Das bedeute: "Wenn irgendwas passiert, dann helfen uns die Speicher eben nur bedingt." Eine mögliche Unsicherheit bestehe etwa in Bezug auf kritische Infrastruktur: "Wir haben ja gesehen: Nord Stream 1 und 2 wurden gesprengt. Es besteht immer noch eine instabile Lage mitten im Krieg vor unserer Haustür. Es ist unklar, wie solche Risiken einzuschätzen sind. Das gilt etwa für die Pipeline-Infrastruktur aus Norwegen", so Löschel.

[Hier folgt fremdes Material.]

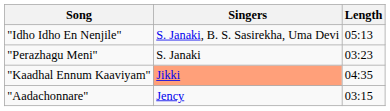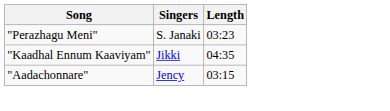- row: "Idho Idho En Nenjile" | S. Janaki, B. S. Sasirekha, Uma Devi | 05:13
"Kaadhal Ennum Kaaviyam" | Singers: lightsalmon background -> no background
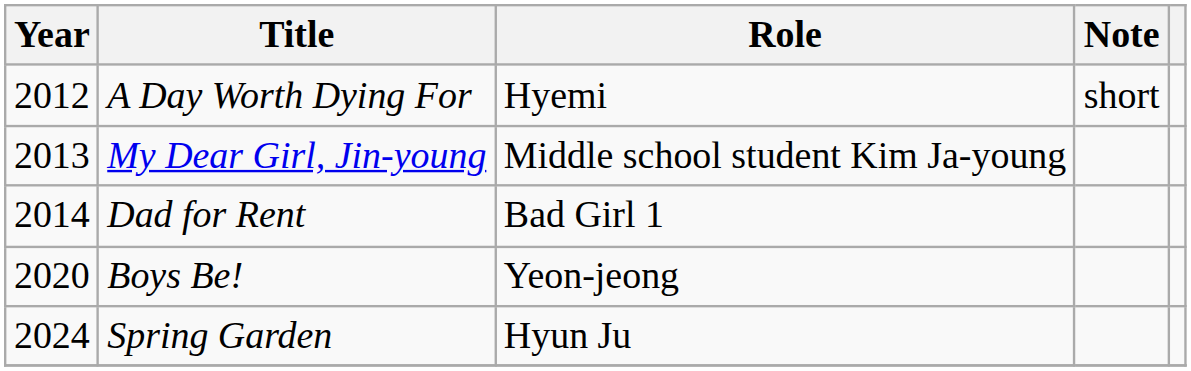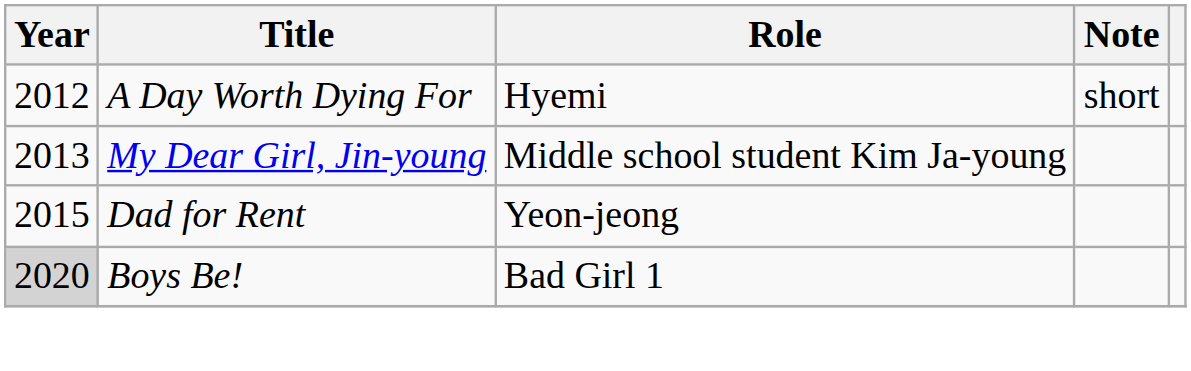Dad for Rent | Year: 2014 -> 2015
Dad for Rent | Role: Bad Girl 1 -> Yeon-jeong
Boys Be! | Year: no background -> lightgrey background
Boys Be! | Role: Yeon-jeong -> Bad Girl 1
- row: 2024 | Spring Garden | Hyun Ju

"Der eigentliche große Hebel sind die Energieeinsparungen der Kunden. Wenn kein russisches Gas mehr da ist und wir die Speicher zwar gefüllt haben, aber eben auch die Nachfrage bedienen müssen, dann brauchen wir trotzdem wahrscheinlich immer noch Gaseinsparungen", erklärt der Experte. Das habe im vergangenen Winter gut funktioniert, damals hätten die Haushalte und Unternehmen fast 30 Prozent Gas eingespart. "Aber es ist nicht klar, ob das in diesem Winter auch so stattfinden wird."

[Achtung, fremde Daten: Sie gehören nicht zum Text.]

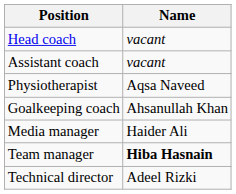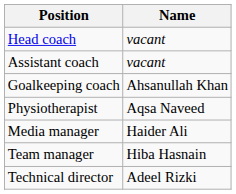rows swapped: Goalkeeping coach <-> Physiotherapist
Team manager | Name: bold -> normal
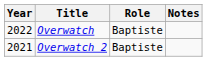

Verbraucherschützer begrüßen Pläne des Ministers
Der Bundesverband der Verbraucherzentralen in Berlin (VZBV) hält die geplante Absicherung durch Preisbremsen bis zum Ende des kommenden Winters fürs sinnvoll: "Die Bundesregierung hat immer kommuniziert, dass Verbraucherinnen und Verbraucher bis Ende April kommenden Jahres vor extremen Preissteigerungen geschützt sein sollen", erklärt Jutta Gurkmann, Geschäftsbereichsleiterin für Verbraucherpolitik beim VZBV, auf Anfrage von BR24. Der Verband begrüße, "dass der Minister jetzt angekündigt hat, dieses Versprechen einzulösen. Verbraucherinnen und Verbraucher müssen sich darauf verlassen können, dass die Kosten für sie nicht wieder in die Höhe schnellen."

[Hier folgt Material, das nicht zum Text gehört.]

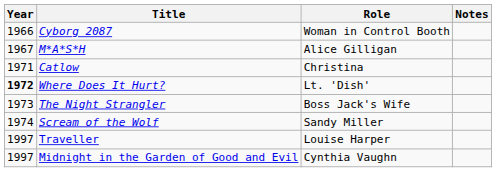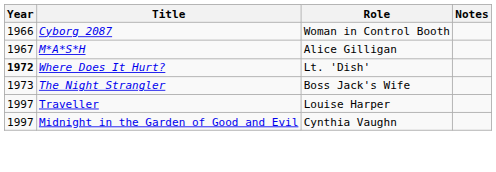- row: 1971 | Catlow | Christina
- row: 1974 | Scream of the Wolf | Sandy Miller
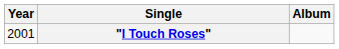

Ein Anstieg der Preise im Winter sei nicht auszuschließen, so Gurkmann weiter. "Die Preisbremsen sind ein zusätzliches Sicherheitsnetz, das Verbraucherinnen und Verbraucher weiterhin vor extremen Preissteigerungen schützt."
Stadtwerkeverband verweist auf beruhigte Lage an den Märkten
Anders sieht das der Stadtwerkeverband. Eine Sprecherin forderte im Gespräch mit dem "Redaktionsnetzwerk Deutschland", die Preisbremsen für Gas und Strom - wie ursprünglich geplant - zum Jahresende auslaufen zu lassen. Die Situation an den Märkten habe sich inzwischen beruhigt und die Gasspeicher würden zügig und planmäßig befüllt. Die Preise für Gas und Strom seien schon seit Monaten deutlich gesunken - die Preisbremse würde also gar nicht mehr greifen.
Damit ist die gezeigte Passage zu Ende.